Genome 540 Homework Assignment 4

Due Sunday Feb. 8

Write a program to find a highest-weight path in a weighted directed acyclic graph. This program should
- read in an input file that contains a representation of the graph in the following form:
  - a list of vertices, with each vertex on a separate line. The line should consist simply of a label (arbitrary character string) for the vertex, which should be unique, i.e. different for different vertices. You may assume that parents precede children in the file, and then use this order in implementing the dynamic programming algorithm.
  - a list of edges, with each edge on a separate line.

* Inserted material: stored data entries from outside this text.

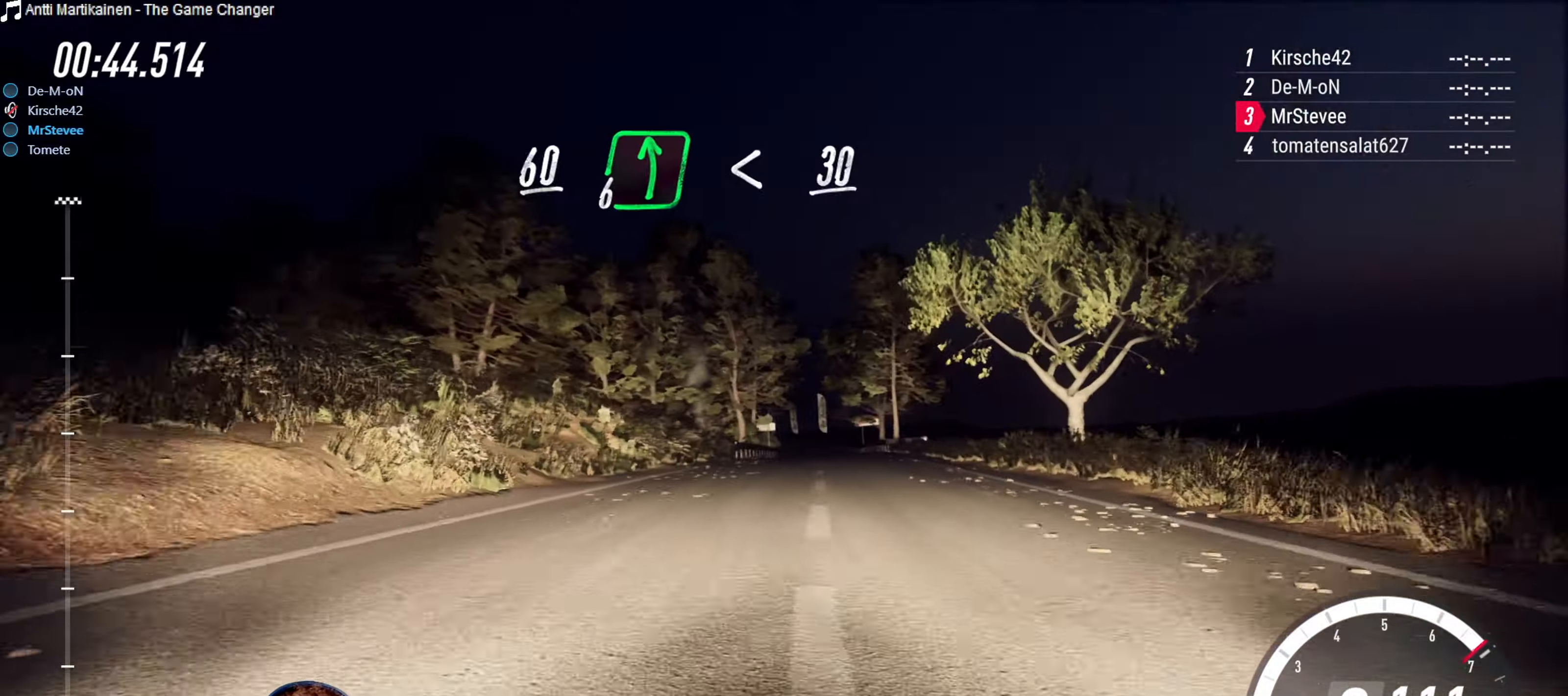
{"dt_ms": 500, "buttons": ["R2"], "left_stick": "center", "right_stick": "center", "events": [[200, "left_stick", "down-left"], [333, "left_stick", "center"]]}
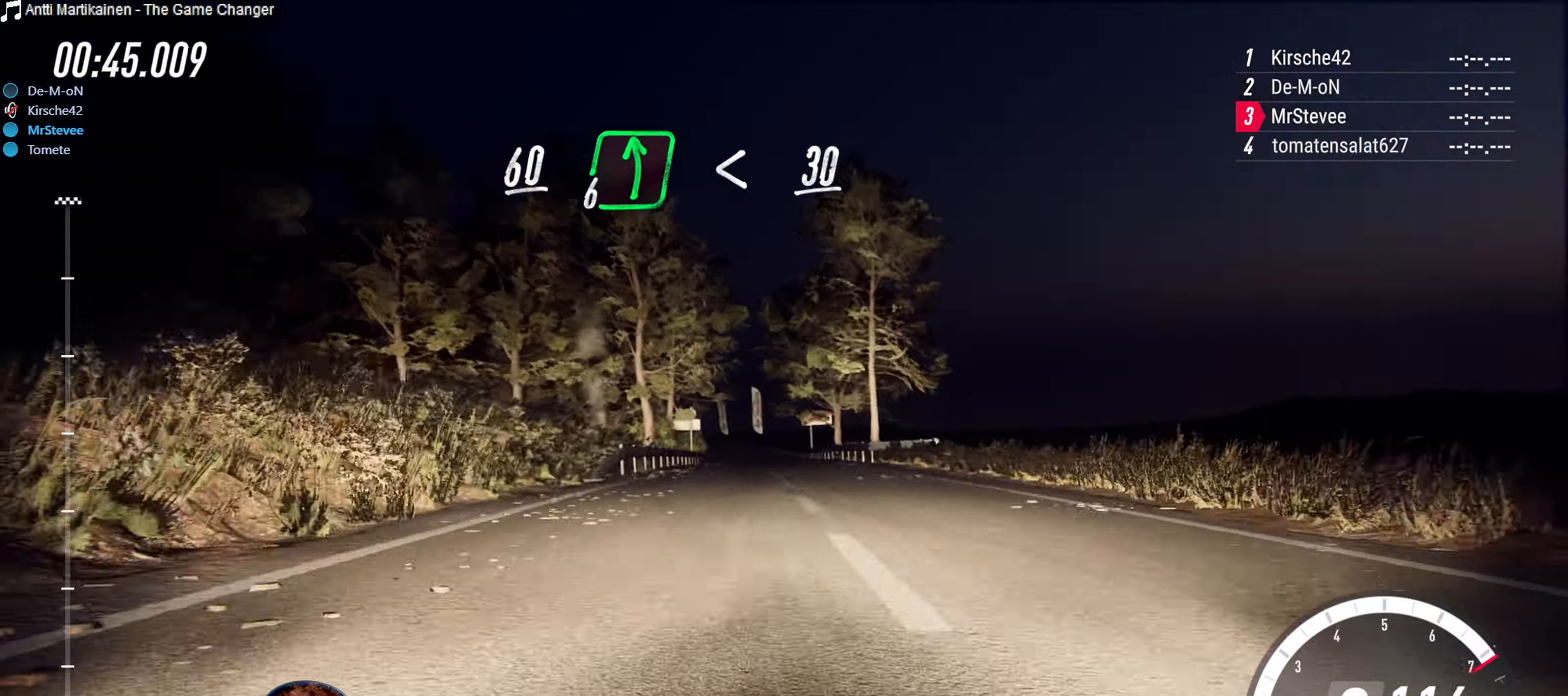
{"dt_ms": 500, "buttons": ["R2"], "left_stick": "center", "right_stick": "center", "events": [[266, "left_stick", "down-left"], [450, "left_stick", "center"]]}
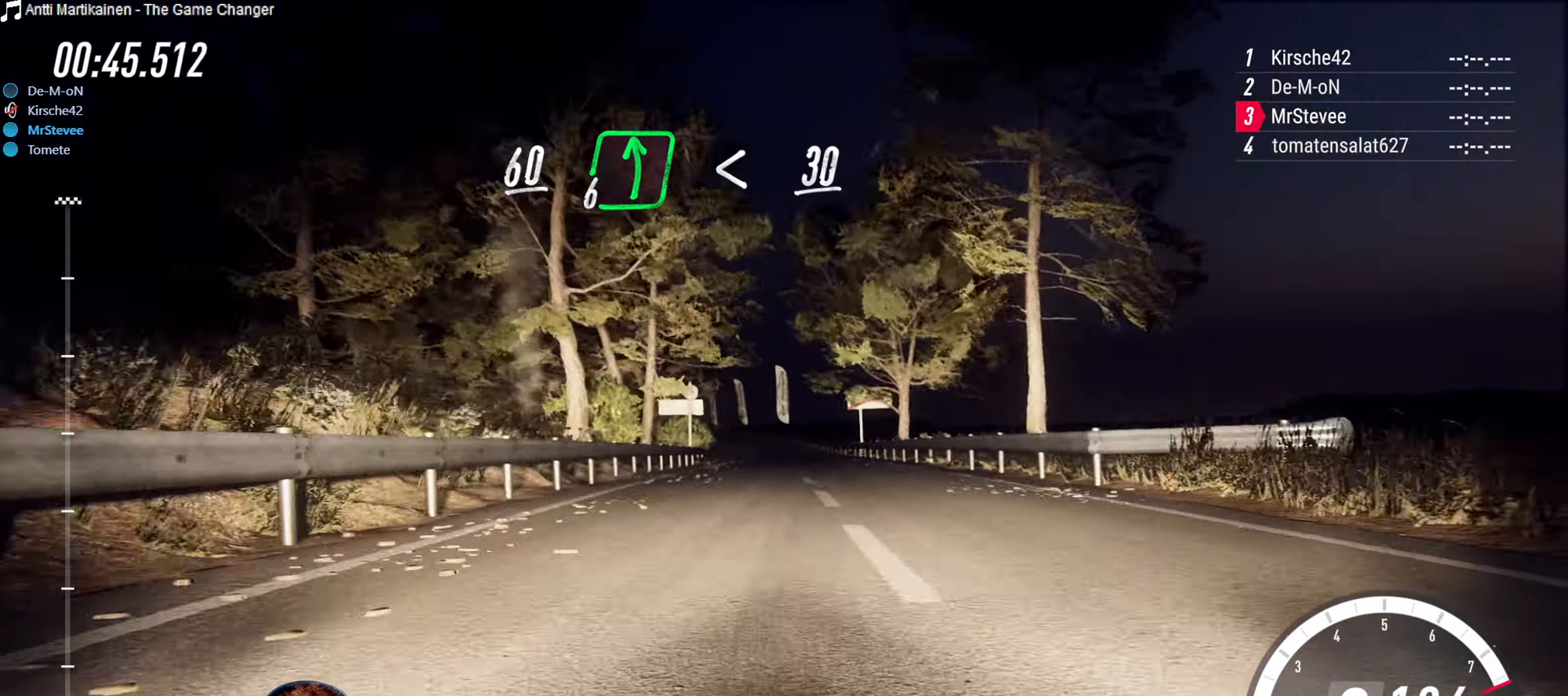
{"dt_ms": 500, "buttons": ["R2"], "left_stick": "center", "right_stick": "center", "events": []}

The line should consist of
    1. a label for the edge (which need not be unique -- i.e. different edges can have the same label);
    2. the label of the edge's beginning vertex;
    3. the label of its ending vertex;
    4. the numerical weight attached to the edge.
- use dynamic programming to find the highest weight path (with additive, not multiplicative, path weights).
- have 2 output options:
  - print the path score, the labels of the beginning and ending vertices on the path, and the labels of the first and last edges in the path; or
  - print the path score, and (in order) the labels for all the edges that occur on this path, one label per line. (You will not need this particular option for the current assignment, but you will need it for a later assignment).
Write a program that
- reads in 2 input files:
  - a FASTA file containing a DNA sequence, and
  - a 'scoring scheme' file that indicates a score to be attached to each possible base (A, C, G, T, or other)
- creates the sequence graph for the sequence, as described in lecture (i.e. a 'linked list' with one edge per residue).
  - the labels attached to successive vertices should be successive integers, represented as character strings (the first vertex being '0', the second being '1', the third being '2', and so on);
  - the label attached to each edge should be the corresponding residue;
  - the weight attached to an edge should be the score for that residue, as specified in the scoring scheme file.
- outputs this graph in a file that has the appropriate input format for the program described in #1 above.
For the same genome sequence you used in HW assignments 1-3:
1. Run the program in #2 above, using as input files the .fna file for that genome and a scoring scheme file that attaches +1 to an A or T nucleotide, and -2 to a G or C (and assigns 0 to any ambiguity characters in the sequence). Then run your program in #1 above on the resulting output file in order to find the highest scoring segment (= path) of the sequence. Use the first output option (i.e. printing path score, and where the path begins and ends, but not the complete list of edges).
2. Same as above, but using the scoring scheme that attaches +1 to a G or C, and -2 to an A or T.
Your final output should include
- the name and first line of the .fna file
- for each of the two scoring schemes, the location (the first and last nucleotide positions, as indicated by the vertex labels), the first and last bases (as indicated by the edge labels), and score of the highest-scoring segment. Do NOT include the entire sequence of the segment, which may be very long.
Email the (final) output from #3 to me AND to Chris. Please make it as compact as possible. Do NOT send the code itself. Include the output in the body of your email message (as plain text), NOT as an attachment.